The press corps often gets divided into liberals and conservatives (OK, OK, liberals dominate), but a much more useful distinction is between ““consensualists’’ and the less common ““contrarians.’’ The consensus types, whatever their own political orientation, follow the polls as closely as any politician, then write with an eye to their audience’s preferences of the moment. Their instinct is to keep the tone of their coverage harmonious with the prevailing political surround. The only real question that concerns them is ““How’s he doing politically?’’ If the president is popular with the public, they generally treat him nicely. If he’s not popular, they pounce. When the polls shift – or a story breaks that sends the pack off in the opposite direction – the tone changes. That’s predictable, lazy-minded and contrary to journalism’s mission of aiding the underdog, but it makes good business sense in the media marketplace. The subtext is, Everybody loves a winner, so let’s puff ’em when they’re up and kick ’em when they’re down. Let’s comfort the already comfortable and afflict the already afflicted.

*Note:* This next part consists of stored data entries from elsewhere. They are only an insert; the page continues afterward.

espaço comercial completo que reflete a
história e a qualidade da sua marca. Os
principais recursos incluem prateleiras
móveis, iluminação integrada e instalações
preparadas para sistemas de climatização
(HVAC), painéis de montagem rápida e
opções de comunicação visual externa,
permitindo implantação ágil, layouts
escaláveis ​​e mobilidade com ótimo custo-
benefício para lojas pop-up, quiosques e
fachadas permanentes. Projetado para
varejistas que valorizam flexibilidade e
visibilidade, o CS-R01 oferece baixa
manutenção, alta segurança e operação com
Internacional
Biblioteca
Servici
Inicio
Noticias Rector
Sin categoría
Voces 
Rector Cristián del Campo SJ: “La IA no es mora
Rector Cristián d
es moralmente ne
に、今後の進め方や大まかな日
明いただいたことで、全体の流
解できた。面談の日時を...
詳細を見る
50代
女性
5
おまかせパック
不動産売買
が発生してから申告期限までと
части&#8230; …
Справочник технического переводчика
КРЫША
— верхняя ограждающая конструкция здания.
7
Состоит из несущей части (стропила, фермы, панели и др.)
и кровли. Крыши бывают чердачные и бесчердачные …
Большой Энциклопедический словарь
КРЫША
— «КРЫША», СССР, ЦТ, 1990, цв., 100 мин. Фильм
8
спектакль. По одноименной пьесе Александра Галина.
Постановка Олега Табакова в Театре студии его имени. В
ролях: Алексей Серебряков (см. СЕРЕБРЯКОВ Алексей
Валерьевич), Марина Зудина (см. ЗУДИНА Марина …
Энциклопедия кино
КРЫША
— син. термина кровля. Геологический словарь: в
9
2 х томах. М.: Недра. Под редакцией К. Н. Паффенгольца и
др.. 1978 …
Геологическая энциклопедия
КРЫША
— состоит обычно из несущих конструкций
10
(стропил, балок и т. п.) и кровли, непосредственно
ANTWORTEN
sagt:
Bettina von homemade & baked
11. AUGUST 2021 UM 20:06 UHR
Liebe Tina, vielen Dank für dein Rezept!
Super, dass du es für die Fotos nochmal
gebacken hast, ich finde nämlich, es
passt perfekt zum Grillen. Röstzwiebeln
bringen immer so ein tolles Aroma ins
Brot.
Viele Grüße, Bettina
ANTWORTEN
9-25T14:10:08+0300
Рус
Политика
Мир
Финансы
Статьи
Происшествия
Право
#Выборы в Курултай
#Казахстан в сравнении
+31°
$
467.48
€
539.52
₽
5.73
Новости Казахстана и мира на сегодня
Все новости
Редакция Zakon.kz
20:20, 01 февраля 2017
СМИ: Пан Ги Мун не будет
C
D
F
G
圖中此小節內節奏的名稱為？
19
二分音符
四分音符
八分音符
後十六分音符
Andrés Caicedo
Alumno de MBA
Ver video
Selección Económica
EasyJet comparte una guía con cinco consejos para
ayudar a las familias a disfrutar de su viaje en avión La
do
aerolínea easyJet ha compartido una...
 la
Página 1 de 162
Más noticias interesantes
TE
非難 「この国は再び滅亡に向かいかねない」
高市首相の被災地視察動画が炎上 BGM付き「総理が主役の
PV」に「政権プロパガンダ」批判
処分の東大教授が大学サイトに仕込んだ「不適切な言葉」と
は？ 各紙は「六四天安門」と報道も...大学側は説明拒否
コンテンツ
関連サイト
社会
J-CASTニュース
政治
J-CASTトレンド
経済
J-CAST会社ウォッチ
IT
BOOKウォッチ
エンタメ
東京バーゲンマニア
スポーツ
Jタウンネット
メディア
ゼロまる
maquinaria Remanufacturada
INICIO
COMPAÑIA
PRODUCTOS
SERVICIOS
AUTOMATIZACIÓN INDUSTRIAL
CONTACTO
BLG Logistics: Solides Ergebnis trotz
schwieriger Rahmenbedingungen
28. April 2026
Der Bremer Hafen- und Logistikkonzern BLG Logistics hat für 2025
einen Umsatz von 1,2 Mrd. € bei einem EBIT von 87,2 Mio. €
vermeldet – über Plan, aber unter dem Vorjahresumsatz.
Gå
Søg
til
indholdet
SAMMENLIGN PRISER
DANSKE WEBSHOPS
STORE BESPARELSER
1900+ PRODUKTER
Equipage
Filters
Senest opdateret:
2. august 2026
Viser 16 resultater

At the other extreme is the contrarian, countercyclical model. If forced to choose, I lean this way because it’s fairer, more surprising and challenges settled thinking. When a politician’s getting pushed around by everyone else, you look (not strain, look) to find something positive to say instead of just piling on. When he’s on top, you take him down a few notches where appropriate. Taken too far, this can be artificial and at odds with the facts. But as long as you’re careful not to portray minor accomplishments as great successes or major accomplishments as great failures, a modest act of contrarian contrivance is a healthy impulse.
The two approaches – one poll-driven, the other provocative – sometimes commingle. If Bob Dole can find any traction in the polls (the consensualist standard), he would get a contrarian boost. The expectations for Dole are so low in debates, for instance, that if he cracks a few one-liners and avoids drooling, he’ll be declared the winner.
Gingrich, on the other hand, is still not ready for the ride back up the escalator. He gives a terrific speech on public education that is full of good ideas for increasing accountability for high standards (for example, high schools that offer diplomas to students who can’t read should be forced to help pay the later costs of remedial work). No one notices.
When Clinton was low in the polls, I argued that Whitewater was badly hyped as a scandal and that his first-term record – strong job growth, crime down, deficit and federal bureaucracy cut – was far more solid than generally understood. With a huge change in the polls (taking Clinton over 50 percent for the first time since he became a national figure), perhaps I should be arguing that Whitewater is worse than Watergate, a horrible scandal waiting to explode. That I can’t must mean I’m not a full-fledged, card-carrying contrarian. Or perhaps it’s not time for that yet. There were so many rotten tomatoes thrown at this president for so long that his face is only just now drying off.
All the same, isn’t it fascinatin’, as Ross Perot might say, how soft the tone of the Clinton coverage has suddenly become? Why hasn’t there been more attention paid to new revelations that Clinton gave a secret Arkansas wink to Iranian arms merchants supplying the Bosnian Muslims? This violated the arms embargo and his own word, not to mention providing Iranian extremists their first-ever foothold in Europe. Another example: in 1993 the White House fought hard for a 4.3-cents-a-gallon gas tax as a central element of its economic plan and showed little interest in a minimum-wage increase. Now the gas tax is being casually tossed overboard and the minimum wage is a huge priority. There’s actually a decent explanation of why a minimum-wage increase wasn’t advisable then (business was already being threatened with employer mandates for health care) and why it is necessary now (the wage is at historic lows), but the administration is under little pressure to make that case. And more: Clinton caved on curbing lawyers – no price. He went to a fund-raiser at the home of a tobacco lobbyist last week – no one even coughed.
One thing’s for sure about Clinton – he’s no contrarian. Occasionally he’ll tell an audience what it doesn’t want to hear, but only as a means of reaching a larger audience that wants to hear it. On the other hand, he’s a much-improved consensualist. Garry Wills, among others, has argued that finding consensus, not striking out in entirely new directions, is the essence of leadership. At first Clinton had a tin ear for what the country wanted, as his failure to compromise earlier on health care proved. Now he has a much surer understanding of the rather sophisticated and settled consensus of the country. Americans want to fight crime – but not without any gun control. They want public housing and job training – but with vouchers instead of big bureaucracies. They’ll accept managed care – but not deep Medicare and Medicaid cuts. They thirst for family values and parental responsibility – but not at the expense of tolerance. Sensing consensus and tilting toward it is wrong for a reporter. But it’s right for a president, and it’s why he’s riding so high right now.